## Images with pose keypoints
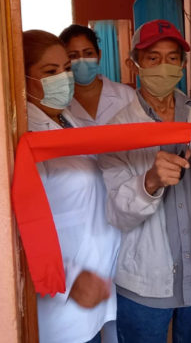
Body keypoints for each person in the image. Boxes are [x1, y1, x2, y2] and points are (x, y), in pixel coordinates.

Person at [97, 20, 191, 343]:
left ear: (183, 64)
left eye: (172, 58)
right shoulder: (116, 132)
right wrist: (149, 183)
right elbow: (116, 213)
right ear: (134, 64)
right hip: (144, 284)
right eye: (152, 58)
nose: (163, 67)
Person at [23, 29, 120, 343]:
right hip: (66, 291)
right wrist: (71, 275)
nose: (63, 78)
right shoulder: (27, 136)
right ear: (23, 77)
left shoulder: (67, 118)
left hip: (98, 280)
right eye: (50, 72)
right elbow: (23, 223)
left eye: (66, 69)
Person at [59, 24, 136, 127]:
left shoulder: (127, 96)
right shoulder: (59, 104)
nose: (82, 61)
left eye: (88, 53)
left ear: (99, 55)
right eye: (73, 55)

## Assigned task
No pictures belong in the copy. Repeat the entries exactly.

## Worked solution
Body keypoints for each person in the image. Boxes are [x1, y1, x2, y2] and points are (x, y), in pixel coordinates.

Person at [97, 20, 191, 343]:
left ear: (183, 64)
left eye: (172, 58)
right shoulder: (116, 132)
right wrist: (149, 183)
right elbow: (116, 213)
right ear: (134, 64)
right hip: (144, 284)
right eye: (152, 58)
nose: (163, 67)
Person at [23, 29, 120, 343]:
right hip: (66, 291)
right wrist: (71, 275)
nose: (63, 78)
right shoulder: (27, 136)
right ear: (23, 77)
left shoulder: (67, 118)
left hip: (98, 280)
right eye: (50, 72)
right elbow: (23, 223)
left eye: (66, 69)
Person at [59, 24, 136, 127]:
left shoulder: (127, 96)
right shoulder: (59, 104)
nose: (82, 61)
left eye: (88, 53)
left ear: (99, 55)
right eye: (73, 55)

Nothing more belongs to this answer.